What is expected: Turn every line of the records below into a Markdown table with the columns "No." and "Text," numbering the rows in order and skipping any blank lines.

Data to process:
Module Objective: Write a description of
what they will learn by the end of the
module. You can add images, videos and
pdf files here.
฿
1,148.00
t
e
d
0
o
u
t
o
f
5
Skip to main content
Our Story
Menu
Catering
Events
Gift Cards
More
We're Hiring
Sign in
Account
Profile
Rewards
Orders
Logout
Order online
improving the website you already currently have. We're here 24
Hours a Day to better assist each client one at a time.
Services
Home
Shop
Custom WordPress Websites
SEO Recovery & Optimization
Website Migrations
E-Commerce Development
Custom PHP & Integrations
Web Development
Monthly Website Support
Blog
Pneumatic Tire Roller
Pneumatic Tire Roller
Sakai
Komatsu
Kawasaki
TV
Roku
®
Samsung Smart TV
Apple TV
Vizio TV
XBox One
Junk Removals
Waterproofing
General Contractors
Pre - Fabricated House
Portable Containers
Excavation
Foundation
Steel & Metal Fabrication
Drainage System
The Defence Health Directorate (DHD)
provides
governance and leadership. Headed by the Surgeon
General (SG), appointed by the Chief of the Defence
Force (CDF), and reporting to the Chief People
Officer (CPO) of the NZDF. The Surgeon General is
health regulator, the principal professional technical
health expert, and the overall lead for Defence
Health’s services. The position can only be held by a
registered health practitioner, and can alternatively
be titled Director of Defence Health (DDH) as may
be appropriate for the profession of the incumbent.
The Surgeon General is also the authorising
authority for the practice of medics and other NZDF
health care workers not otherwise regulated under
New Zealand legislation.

Task solution:
| No. | Text |
|---|---|
| 1 | Module Objective: Write a description of |
| 2 | what they will learn by the end of the |
| 3 | module. You can add images, videos and |
| 4 | pdf files here. |
| 5 | ฿ |
| 6 | 1,148.00 |
| 7 | t |
| 8 | e |
| 9 | d |
| 10 | 0 |
| 11 | o |
| 12 | u |
| 13 | t |
| 14 | o |
| 15 | f |
| 16 | 5 |
| 17 | Skip to main content |
| 18 | Our Story |
| 19 | Menu |
| 20 | Catering |
| 21 | Events |
| 22 | Gift Cards |
| 23 | More |
| 24 | We're Hiring |
| 25 | Sign in |
| 26 | Account |
| 27 | Profile |
| 28 | Rewards |
| 29 | Orders |
| 30 | Logout |
| 31 | Order online |
| 32 | improving the website you already currently have. We're here 24 |
| 33 | Hours a Day to better assist each client one at a time. |
| 34 | Services |
| 35 | Home |
| 36 | Shop |
| 37 | Custom WordPress Websites |
| 38 | SEO Recovery & Optimization |
| 39 | Website Migrations |
| 40 | E-Commerce Development |
| 41 | Custom PHP & Integrations |
| 42 | Web Development |
| 43 | Monthly Website Support |
| 44 | Blog |
| 45 | Pneumatic Tire Roller |
| 46 | Pneumatic Tire Roller |
| 47 | Sakai |
| 48 | Komatsu |
| 49 | Kawasaki |
| 50 | TV |
| 51 | Roku |
| 52 | ® |
| 53 | Samsung Smart TV |
| 54 | Apple TV |
| 55 | Vizio TV |
| 56 | XBox One |
| 57 | Junk Removals |
| 58 | Waterproofing |
| 59 | General Contractors |
| 60 | Pre - Fabricated House |
| 61 | Portable Containers |
| 62 | Excavation |
| 63 | Foundation |
| 64 | Steel & Metal Fabrication |
| 65 | Drainage System |
| 66 | The Defence Health Directorate (DHD) |
| 67 | provides |
| 68 | governance and leadership. Headed by the Surgeon |
| 69 | General (SG), appointed by the Chief of the Defence |
| 70 | Force (CDF), and reporting to the Chief People |
| 71 | Officer (CPO) of the NZDF. The Surgeon General is |
| 72 | health regulator, the principal professional technical |
| 73 | health expert, and the overall lead for Defence |
| 74 | Health’s services. The position can only be held by a |
| 75 | registered health practitioner, and can alternatively |
| 76 | be titled Director of Defence Health (DDH) as may |
| 77 | be appropriate for the profession of the incumbent. |
| 78 | The Surgeon General is also the authorising |
| 79 | authority for the practice of medics and other NZDF |
| 80 | health care workers not otherwise regulated under |
| 81 | New Zealand legislation. |